И тут один из стражей прорвал оборону.
Он нёсся прямо на Линден, угрожая проткнуть её копьём. Она не пошевельнулась. Она была поймана в ловушку своим извечным комплексом вины, неустанно твердящим, что любой нанесённый ей удар спровоцировала она сама и единственное чего она заслуживает, — это смерти, как бы ни пыталась она этого сознательно отрицать. Позволь мне умереть! Этот полузвериный вопль был её мрачным наследством, и ничто не могло заставить его замолчать. Она это заслужила.
С отсутствующим взглядом Линден наблюдала, как отточенное лезвие приближается к её груди. И была этому рада.

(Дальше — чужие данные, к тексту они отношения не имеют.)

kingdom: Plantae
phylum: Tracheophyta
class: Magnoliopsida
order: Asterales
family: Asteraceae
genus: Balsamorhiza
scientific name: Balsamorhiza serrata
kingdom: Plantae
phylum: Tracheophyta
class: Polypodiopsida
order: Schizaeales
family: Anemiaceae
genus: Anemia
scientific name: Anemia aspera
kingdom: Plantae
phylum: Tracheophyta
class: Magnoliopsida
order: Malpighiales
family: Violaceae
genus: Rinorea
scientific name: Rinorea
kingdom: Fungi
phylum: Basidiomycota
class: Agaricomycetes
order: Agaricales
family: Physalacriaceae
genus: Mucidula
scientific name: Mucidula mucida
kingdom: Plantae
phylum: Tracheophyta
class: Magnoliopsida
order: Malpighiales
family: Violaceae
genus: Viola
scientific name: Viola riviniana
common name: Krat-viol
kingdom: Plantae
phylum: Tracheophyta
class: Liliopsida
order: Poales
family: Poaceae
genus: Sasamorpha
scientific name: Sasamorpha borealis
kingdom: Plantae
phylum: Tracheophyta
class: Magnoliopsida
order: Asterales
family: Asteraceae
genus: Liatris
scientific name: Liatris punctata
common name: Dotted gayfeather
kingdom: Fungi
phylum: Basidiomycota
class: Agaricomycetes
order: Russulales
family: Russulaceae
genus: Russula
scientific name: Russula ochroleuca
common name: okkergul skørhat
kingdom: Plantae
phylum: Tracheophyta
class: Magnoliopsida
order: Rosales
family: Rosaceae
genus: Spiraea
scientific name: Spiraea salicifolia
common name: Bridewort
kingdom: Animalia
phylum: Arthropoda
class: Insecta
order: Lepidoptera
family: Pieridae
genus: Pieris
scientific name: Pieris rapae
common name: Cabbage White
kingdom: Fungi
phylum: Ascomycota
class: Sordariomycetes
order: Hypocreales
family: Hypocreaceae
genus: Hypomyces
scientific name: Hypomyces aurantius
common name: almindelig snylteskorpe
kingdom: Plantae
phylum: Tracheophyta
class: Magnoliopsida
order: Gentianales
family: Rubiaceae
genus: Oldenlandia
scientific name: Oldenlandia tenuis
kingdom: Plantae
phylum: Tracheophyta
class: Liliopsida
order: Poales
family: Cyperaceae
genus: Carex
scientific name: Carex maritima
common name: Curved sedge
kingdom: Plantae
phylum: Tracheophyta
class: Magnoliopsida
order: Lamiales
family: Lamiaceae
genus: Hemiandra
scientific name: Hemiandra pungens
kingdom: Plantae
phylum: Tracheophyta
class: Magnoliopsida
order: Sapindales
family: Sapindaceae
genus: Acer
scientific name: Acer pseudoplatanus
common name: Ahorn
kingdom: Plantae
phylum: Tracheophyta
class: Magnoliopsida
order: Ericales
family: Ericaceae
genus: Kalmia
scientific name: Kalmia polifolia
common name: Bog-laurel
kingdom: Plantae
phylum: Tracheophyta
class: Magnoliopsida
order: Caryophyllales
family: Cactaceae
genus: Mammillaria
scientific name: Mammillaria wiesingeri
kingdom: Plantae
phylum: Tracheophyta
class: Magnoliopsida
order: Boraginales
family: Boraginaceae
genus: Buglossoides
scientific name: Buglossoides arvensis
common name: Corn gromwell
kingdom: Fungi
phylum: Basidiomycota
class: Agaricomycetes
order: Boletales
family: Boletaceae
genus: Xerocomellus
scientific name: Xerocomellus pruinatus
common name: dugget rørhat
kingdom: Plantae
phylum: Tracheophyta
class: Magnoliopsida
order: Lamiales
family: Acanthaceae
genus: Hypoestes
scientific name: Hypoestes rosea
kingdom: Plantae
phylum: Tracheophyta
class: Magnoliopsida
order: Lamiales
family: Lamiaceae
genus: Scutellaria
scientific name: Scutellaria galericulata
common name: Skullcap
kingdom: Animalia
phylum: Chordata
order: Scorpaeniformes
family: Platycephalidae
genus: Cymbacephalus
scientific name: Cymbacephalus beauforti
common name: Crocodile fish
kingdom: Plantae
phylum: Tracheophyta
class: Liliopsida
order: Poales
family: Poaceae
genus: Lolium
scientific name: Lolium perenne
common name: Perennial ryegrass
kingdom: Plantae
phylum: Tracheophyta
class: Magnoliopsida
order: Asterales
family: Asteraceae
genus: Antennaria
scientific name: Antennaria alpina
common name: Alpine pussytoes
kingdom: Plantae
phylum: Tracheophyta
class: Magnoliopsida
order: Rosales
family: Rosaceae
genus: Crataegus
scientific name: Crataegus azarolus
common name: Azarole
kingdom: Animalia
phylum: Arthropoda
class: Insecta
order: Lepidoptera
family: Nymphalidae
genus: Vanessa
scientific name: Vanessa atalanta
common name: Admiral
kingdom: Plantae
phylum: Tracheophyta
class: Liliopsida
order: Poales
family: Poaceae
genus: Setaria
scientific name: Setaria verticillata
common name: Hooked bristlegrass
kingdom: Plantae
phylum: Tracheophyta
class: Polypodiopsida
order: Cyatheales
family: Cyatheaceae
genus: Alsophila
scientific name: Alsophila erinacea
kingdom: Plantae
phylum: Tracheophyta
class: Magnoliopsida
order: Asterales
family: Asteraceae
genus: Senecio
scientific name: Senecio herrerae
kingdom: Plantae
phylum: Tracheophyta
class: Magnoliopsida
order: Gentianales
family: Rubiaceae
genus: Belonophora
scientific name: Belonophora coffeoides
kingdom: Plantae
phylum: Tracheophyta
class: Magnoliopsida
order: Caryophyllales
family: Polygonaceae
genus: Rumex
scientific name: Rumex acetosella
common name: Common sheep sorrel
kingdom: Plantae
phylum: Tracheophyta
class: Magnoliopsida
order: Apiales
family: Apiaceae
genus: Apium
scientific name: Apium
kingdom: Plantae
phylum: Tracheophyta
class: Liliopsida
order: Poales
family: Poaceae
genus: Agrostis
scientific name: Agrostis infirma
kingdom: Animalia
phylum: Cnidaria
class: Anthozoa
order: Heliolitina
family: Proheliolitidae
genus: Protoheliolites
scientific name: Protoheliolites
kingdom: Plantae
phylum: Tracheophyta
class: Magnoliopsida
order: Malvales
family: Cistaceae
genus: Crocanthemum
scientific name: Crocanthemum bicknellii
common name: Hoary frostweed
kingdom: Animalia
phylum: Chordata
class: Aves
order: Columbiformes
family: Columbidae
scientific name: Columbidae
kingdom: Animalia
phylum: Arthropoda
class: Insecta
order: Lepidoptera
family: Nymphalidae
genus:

Но тут между ней и хастином возник Кир, однако, скованный шинами и повязками, он был слабой защитой. Ринувшись копью навстречу, он только и смог, что подставить под удар себя, и лезвие вошло ему в живот.
Отброшенный силой удара, он отлетел назад, на Линден, и они вместе рухнули на камень.
Мечтатель развернулся и, обрушив на спину стража мощный кулак, сломал ему позвоночник.
Голова Кира, неимоверно тяжёлая, давила Линден на колени. Она чувствовала, как из харучая уходит жизнь. Кровь хлынула из раны, но он заткнул её кулаком. Члены Поиска продолжали безнадёжный бой за несколько лишних минут жизни, упорно не желая признавать своё поражение.
Башня кемпера источала жуткое излучение смерти и безумия. Но Линден была не в состоянии оторвать глаза от Кира и посмотреть, что же там происходит. Агония, сотрясающая его тело, огненными нитями пронизала всю её плоть. Лицо раненого ничего не выражало, но боль его была пронзительна, как воспоминания, теснившиеся в её мозгу.
Он смотрел на неё. В зрачках лихорадочными огоньками мерцали блики лунного света.
— Помоги мне подняться, — прошептал он, и в уголках рта выступила кровавая пена. — Я должен сражаться.
Линден слышала его слова, но не услышала их. Позволь мне умереть! Она столько раз внимала этой мольбе, что однажды та стала её мантрой и заклинанием, тем, что ведёт по жизни и определяет все поступки. Она стало голосом ненасытного мрака, живущего в её душе. Все пространство вокруг Линден было завалено поломанными и целыми копьями. Машинально она подняла небольшой обломок с металлическим наконечником. Когда Гиббон-Опустошитель прикоснулся к ней, какая-то часть её существа радостно затрепетала, жадно принимая его: погруженная во мрак бессилия, она жаждала власти и отозвалась. И теперь этот отклик эхом вернулся к первоисточнику. А ты и так меня не любишь. И никогда не любила. Тишина, овладевшая ею, сняла и самоконтроль, с помощью которого она до сих пор ухитрялась удерживать свою чёрную алчность. Сила! Власть!
Обеими руками подняв над собой обломок копья, Линден направила его Киру прямо в горло, чтобы наконец реализовать желание, точившее её всю жизнь. А харучай, который выдернул из раны кулак и старался защититься, был слишком слаб, чтобы помешать ей.